HR has spent decades asking for a seat at the table, but influence isn’t granted, it’s earned through impact. The functions that earn it stop asking and start operating like a business unit. Morolake Esi, an HR strategist and executive advisor who works with boards and senior leaders on talent strategy and organizational transformation, is direct about what that requires and why most HR functions are not there yet.
“HR leaders must see themselves as businesspeople first,” Esi says. “They need to understand the product, the market dynamics, the opportunities and threats, and be anticipating what is coming next alongside the other business leaders.”
Business Fluency is Not Optional
The gap between HR leaders who shape strategy and those who support it is not a matter of a seat at the table. It is a mindset. HR functions that wait to be invited into business conversations will keep getting invited late, after decisions have been made and implementation challenges have already been built in.
The shift requires HR to bring foresight rather than just analysis. Workforce capability gaps that will constrain the growth strategy in six months. Leadership risks visible in talent data before they surface as performance problems. Market-driven talent pressures that competitors are already responding to.
These aren’t HR issues. They are business risks and opportunities that HR is uniquely positioned to surface—and the leaders who frame them that way build a fundamentally different kind of credibility with the C-suite.
“Talent quality shows up directly in performance—productivity, speed of execution, and ultimately growth,” Esi says. “When you have the right culture, innovation accelerates. HR needs to speak that language, not the language of programs and initiatives.”
Data plays a critical role in strengthening that connection. Productivity metrics, leadership effectiveness scores, and workforce analytics that link people decisions to business outcomes give HR the same currency every other function uses to inform decisions and guide investment.
Compensation is Telling the Organization What You Actually Value
Most organizations treat pay as a retention mechanism. Esi treats it as a behavioral signal—one that communicates organizational priorities more clearly and more credibly than any values statement, culture initiative, or town hall ever will.
How pay is structured tells every employee in the organization what is actually rewarded, regardless of what leadership says is important.
Linking compensation to leadership behaviors, collaboration, and long-term value creation—rather than exclusively to short-term results—transforms pay from a cost to be managed into a tool for reinforcing strategic priorities across the organization.
“Compensation doesn’t just reward performance—it defines it,” Esi says. “You use how you structure your pay programs to show the organization what is a priority and what the performance expectations are.”
AI is the Test HR Cannot Afford to Fail
“Most organizations are focusing on access to AI. The real risk is capability—having a workforce that doesn’t know how to apply it,” Esi says.
The organizations that pull ahead over the next decade will not simply be the ones that adopt AI fastest.

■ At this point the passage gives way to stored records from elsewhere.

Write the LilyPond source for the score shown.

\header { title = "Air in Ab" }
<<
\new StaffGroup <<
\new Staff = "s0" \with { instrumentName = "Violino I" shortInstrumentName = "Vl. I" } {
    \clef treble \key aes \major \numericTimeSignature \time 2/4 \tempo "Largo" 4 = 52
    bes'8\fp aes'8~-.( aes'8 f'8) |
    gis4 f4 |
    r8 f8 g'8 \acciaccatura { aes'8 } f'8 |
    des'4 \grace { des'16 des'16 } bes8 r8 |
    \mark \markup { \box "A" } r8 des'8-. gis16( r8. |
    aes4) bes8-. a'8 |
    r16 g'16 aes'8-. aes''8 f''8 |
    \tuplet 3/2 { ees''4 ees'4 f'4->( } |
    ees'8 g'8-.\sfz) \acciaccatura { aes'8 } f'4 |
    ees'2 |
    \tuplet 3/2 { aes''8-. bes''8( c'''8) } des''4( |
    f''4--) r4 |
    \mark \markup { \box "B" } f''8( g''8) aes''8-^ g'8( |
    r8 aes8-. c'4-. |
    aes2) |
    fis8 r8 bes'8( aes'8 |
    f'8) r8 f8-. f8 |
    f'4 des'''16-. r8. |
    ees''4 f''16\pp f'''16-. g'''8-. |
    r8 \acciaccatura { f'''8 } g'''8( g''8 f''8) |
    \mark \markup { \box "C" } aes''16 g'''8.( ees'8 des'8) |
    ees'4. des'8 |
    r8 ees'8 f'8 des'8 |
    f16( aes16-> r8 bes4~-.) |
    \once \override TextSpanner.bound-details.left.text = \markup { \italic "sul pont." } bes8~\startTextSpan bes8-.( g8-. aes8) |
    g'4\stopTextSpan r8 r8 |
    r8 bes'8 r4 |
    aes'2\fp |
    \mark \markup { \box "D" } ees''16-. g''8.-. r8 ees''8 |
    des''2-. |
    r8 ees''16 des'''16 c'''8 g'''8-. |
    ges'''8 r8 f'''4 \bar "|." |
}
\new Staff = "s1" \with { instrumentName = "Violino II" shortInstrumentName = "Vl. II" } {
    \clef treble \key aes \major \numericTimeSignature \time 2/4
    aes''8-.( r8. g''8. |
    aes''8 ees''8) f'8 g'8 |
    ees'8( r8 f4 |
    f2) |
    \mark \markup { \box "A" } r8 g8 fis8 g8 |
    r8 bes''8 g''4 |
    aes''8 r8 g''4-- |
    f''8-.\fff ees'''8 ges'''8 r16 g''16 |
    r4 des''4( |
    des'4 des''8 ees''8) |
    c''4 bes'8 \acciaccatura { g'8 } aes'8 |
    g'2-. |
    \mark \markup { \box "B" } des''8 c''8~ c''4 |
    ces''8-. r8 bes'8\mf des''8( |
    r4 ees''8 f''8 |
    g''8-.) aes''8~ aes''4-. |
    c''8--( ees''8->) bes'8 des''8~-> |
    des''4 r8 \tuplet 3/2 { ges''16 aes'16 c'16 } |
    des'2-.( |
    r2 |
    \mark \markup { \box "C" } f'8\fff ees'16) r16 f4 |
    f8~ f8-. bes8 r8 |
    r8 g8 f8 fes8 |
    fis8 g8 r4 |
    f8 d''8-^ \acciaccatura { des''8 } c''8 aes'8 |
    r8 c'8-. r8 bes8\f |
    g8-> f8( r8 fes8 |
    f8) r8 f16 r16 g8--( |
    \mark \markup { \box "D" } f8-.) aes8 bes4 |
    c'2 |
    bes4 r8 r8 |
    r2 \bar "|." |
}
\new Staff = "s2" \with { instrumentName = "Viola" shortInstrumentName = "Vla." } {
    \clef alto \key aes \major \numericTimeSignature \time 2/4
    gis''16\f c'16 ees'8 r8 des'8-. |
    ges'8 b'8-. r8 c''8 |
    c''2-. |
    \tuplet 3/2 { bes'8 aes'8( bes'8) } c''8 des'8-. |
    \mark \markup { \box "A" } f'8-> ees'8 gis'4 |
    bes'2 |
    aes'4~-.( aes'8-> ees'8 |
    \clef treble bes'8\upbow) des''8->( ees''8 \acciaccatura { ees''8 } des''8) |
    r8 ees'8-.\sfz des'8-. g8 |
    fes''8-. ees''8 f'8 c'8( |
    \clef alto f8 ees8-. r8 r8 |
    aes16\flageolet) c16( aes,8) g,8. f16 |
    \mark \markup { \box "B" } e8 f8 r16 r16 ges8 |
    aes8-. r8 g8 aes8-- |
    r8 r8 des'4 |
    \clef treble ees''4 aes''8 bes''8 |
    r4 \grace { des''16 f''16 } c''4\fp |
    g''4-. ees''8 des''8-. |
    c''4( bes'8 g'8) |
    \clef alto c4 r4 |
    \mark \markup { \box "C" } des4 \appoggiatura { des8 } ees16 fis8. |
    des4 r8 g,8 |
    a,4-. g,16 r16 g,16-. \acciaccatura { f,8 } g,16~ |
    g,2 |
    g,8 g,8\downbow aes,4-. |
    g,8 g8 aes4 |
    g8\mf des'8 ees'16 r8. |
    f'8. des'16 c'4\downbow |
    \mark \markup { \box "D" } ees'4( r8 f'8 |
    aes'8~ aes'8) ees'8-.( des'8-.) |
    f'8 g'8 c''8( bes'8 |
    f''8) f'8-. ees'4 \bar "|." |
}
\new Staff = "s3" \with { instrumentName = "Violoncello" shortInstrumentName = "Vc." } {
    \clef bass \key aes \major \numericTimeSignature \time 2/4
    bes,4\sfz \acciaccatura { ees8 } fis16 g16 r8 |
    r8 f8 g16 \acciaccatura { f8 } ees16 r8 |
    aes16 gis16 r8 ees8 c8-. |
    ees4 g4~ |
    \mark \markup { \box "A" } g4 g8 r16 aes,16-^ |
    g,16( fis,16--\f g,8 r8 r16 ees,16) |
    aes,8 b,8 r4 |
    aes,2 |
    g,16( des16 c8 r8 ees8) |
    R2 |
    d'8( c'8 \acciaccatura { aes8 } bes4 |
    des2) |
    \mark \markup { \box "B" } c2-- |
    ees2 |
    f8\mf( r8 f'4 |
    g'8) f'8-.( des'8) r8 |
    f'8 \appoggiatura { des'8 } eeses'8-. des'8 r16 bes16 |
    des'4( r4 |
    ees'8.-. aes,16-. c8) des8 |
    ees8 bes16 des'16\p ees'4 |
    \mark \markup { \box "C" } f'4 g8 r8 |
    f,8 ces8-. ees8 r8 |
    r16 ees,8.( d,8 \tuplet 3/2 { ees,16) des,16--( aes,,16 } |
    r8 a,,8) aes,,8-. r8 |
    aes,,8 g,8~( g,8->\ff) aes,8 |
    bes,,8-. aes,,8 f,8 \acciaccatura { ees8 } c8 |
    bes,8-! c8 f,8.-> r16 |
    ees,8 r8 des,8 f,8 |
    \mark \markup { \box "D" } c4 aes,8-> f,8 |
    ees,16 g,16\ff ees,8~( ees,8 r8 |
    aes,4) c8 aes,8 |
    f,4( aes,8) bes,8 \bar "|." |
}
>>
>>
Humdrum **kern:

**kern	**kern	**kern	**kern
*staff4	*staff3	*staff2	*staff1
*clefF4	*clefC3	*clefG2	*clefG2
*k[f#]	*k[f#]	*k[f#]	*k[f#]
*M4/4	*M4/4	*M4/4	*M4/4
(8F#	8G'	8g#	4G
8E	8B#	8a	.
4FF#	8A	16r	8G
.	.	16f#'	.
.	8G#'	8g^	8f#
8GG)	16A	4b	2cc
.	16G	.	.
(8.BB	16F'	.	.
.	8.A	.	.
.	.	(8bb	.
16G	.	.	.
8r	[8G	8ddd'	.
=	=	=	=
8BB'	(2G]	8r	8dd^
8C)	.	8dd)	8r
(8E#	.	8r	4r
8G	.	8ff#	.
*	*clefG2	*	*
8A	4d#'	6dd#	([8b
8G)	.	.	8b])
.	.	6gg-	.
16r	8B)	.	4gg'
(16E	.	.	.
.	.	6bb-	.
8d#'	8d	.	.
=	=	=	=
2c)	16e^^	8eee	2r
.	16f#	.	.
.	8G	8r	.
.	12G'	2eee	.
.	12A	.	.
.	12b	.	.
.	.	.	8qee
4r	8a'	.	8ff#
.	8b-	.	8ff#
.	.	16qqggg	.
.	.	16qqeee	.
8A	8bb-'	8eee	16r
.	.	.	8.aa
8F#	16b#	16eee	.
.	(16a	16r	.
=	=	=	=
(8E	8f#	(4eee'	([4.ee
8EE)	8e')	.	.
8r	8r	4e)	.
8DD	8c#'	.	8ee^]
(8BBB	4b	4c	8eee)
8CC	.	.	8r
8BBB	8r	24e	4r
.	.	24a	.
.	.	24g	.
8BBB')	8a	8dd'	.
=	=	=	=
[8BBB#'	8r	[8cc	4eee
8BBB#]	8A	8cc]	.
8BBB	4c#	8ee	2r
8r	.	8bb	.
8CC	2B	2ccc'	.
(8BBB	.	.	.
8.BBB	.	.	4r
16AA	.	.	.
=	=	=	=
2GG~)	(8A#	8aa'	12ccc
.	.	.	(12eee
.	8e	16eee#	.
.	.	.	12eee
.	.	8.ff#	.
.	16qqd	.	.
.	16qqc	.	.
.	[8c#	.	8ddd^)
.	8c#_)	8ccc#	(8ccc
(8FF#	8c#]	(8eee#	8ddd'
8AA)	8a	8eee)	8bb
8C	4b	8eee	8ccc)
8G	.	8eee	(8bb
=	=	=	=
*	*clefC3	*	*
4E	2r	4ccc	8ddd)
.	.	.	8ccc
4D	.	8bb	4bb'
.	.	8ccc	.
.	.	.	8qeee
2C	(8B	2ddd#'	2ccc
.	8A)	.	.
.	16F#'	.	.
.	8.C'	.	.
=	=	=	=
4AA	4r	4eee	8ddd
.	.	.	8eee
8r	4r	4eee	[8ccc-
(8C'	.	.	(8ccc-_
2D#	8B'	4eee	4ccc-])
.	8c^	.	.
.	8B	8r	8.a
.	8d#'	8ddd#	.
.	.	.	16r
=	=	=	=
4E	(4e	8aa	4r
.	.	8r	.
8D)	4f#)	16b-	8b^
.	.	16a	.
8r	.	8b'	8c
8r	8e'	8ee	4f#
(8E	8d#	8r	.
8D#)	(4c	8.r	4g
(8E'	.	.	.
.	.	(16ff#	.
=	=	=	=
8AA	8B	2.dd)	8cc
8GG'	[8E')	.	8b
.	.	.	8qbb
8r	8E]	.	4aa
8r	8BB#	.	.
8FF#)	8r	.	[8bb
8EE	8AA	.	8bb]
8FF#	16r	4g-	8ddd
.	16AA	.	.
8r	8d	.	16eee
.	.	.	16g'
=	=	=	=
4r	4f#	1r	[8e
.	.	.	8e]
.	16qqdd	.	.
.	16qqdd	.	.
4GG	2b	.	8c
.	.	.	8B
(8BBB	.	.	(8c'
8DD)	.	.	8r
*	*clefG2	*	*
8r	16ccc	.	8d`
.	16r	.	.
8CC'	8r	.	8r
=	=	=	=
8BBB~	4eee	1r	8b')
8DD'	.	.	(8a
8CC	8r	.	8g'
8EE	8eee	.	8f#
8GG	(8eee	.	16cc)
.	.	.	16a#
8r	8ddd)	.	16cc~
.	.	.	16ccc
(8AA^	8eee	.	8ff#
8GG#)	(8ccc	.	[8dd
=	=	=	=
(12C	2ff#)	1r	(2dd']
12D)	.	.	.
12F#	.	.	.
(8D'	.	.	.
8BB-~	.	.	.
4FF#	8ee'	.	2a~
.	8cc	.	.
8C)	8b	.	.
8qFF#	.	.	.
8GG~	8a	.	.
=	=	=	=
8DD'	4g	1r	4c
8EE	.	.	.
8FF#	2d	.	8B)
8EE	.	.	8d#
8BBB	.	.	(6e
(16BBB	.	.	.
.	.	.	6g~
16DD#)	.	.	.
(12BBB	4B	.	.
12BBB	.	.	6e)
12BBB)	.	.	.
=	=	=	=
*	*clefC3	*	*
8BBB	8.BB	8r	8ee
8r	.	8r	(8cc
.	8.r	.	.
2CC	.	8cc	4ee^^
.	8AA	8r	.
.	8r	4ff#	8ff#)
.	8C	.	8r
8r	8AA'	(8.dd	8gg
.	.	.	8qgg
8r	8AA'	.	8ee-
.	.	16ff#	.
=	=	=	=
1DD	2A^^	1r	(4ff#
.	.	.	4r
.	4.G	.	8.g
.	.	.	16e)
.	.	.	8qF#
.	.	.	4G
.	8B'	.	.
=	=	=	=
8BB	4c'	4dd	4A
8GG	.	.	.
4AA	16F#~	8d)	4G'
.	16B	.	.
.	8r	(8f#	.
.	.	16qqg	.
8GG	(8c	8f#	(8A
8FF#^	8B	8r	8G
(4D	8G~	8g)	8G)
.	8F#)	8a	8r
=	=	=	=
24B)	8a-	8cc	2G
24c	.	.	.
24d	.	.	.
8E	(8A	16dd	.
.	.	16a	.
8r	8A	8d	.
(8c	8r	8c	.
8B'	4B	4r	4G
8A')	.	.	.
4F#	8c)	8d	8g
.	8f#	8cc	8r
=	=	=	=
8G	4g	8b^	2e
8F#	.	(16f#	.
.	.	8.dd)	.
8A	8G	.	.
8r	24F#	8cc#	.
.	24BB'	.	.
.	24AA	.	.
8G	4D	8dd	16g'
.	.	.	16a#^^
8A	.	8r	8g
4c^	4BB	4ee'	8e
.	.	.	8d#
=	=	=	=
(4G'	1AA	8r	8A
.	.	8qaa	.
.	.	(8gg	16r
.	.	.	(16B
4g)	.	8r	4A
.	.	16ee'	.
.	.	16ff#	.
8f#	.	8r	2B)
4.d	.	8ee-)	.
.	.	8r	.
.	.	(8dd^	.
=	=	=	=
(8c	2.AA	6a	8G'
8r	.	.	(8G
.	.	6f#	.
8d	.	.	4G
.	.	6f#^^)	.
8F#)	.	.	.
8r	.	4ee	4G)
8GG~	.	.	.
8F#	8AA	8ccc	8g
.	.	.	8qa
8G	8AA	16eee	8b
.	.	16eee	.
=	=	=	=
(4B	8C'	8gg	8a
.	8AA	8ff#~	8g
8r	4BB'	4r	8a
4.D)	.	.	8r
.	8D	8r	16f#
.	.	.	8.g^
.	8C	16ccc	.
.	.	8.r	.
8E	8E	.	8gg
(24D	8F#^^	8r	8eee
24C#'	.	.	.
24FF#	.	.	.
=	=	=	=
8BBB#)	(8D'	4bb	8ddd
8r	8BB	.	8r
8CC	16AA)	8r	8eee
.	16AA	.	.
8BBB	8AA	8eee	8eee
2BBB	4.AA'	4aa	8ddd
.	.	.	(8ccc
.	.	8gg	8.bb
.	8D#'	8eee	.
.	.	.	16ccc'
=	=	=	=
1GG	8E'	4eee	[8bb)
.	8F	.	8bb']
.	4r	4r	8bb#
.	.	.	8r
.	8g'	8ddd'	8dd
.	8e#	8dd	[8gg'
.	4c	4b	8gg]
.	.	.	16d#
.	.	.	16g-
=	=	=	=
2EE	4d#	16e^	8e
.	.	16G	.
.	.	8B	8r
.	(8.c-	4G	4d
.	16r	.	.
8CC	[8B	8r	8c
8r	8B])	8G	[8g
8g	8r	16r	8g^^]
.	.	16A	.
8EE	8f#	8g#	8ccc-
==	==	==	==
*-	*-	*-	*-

They will be the ones that integrate AI with their people most effectively—and that integration is as much a workforce and capability challenge as it is a technology one.
Esi positions HR at the center of this shift—not in owning the technology, but in shaping how work evolves around it. This means rethinking job design, redefining required capabilities, and ensuring the workforce is genuinely equipped to leverage AI rather than simply exposed to it.
Two talent profiles matter: AI strategists who understand the technology in depth, and a broader workforce that develops day-to-day AI fluency as a baseline expectation.
“AI won’t eliminate the need for people,” Esi says, “but it will fundamentally change the roles they play. It will partner with people to give organizations that leverage it an edge.”
The HR leaders who build for that now are helping define what high-performing organizations look like in the near future. Those who treat it primarily as a technology deployment risk staying in a more reactive posture.
HR is a business function—but its impact is most powerful when it is closely aligned to business priorities, externally informed, and able to translate people insights into actions that support performance and growth.
The leaders who operate that way, fluent in the language of the business and focused on enabling outcomes, are the ones who shape organizations. Others will continue to play an important—but more supportive—role.